### Try it
What is needed is a verbatim copy of the data, minus the pictures.

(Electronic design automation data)
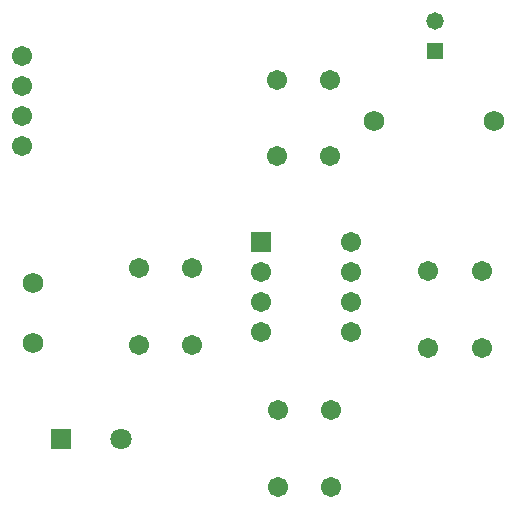
<source format=gbr>
G04 DipTrace 2.4.0.2*
%INBottomMask.gbr*%
%MOIN*%
%ADD28R,0.058X0.058*%
%ADD30C,0.058*%
%ADD32C,0.068*%
%ADD34C,0.068*%
%ADD36R,0.071X0.071*%
%ADD38C,0.071*%
%ADD40C,0.0671*%
%ADD42C,0.0671*%
%ADD44R,0.0671X0.0671*%
%FSLAX44Y44*%
G04*
G70*
G90*
G75*
G01*
%LNBotMask*%
%LPD*%
D44*
X14591Y13899D3*
D40*
Y12899D3*
Y11899D3*
Y10899D3*
X17591D3*
Y11899D3*
Y12899D3*
Y13899D3*
D38*
X9906Y7341D3*
D36*
X7906D3*
D42*
X15110Y19310D3*
X16880D3*
X15110Y16750D3*
X16880D3*
X20172Y12920D3*
X21942D3*
X20172Y10360D3*
X21942D3*
X10516Y13028D3*
X12286D3*
X10516Y10468D3*
X12286D3*
X15163Y8299D3*
X16933D3*
X15163Y5739D3*
X16933D3*
D34*
X6991Y12538D3*
Y10538D3*
D42*
X6635Y19100D3*
Y18100D3*
Y17100D3*
Y20100D3*
D34*
X22366Y17919D3*
D32*
X18366D3*
D30*
X20386Y21279D3*
D28*
Y20279D3*
M02*

</source>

### Reply to the task
<source format=gbr>
G04 DipTrace 2.4.0.2*
%INBottomMask.gbr*%
%MOIN*%
%ADD28R,0.058X0.058*%
%ADD30C,0.058*%
%ADD32C,0.068*%
%ADD34C,0.068*%
%ADD36R,0.071X0.071*%
%ADD38C,0.071*%
%ADD40C,0.0671*%
%ADD42C,0.0671*%
%ADD44R,0.0671X0.0671*%
%FSLAX44Y44*%
G04*
G70*
G90*
G75*
G01*
%LNBotMask*%
%LPD*%
D44*
X14591Y13899D3*
D40*
Y12899D3*
Y11899D3*
Y10899D3*
X17591D3*
Y11899D3*
Y12899D3*
Y13899D3*
D38*
X9906Y7341D3*
D36*
X7906D3*
D42*
X15110Y19310D3*
X16880D3*
X15110Y16750D3*
X16880D3*
X20172Y12920D3*
X21942D3*
X20172Y10360D3*
X21942D3*
X10516Y13028D3*
X12286D3*
X10516Y10468D3*
X12286D3*
X15163Y8299D3*
X16933D3*
X15163Y5739D3*
X16933D3*
D34*
X6991Y12538D3*
Y10538D3*
D42*
X6635Y19100D3*
Y18100D3*
Y17100D3*
Y20100D3*
D34*
X22366Y17919D3*
D32*
X18366D3*
D30*
X20386Y21279D3*
D28*
Y20279D3*
M02*

</source>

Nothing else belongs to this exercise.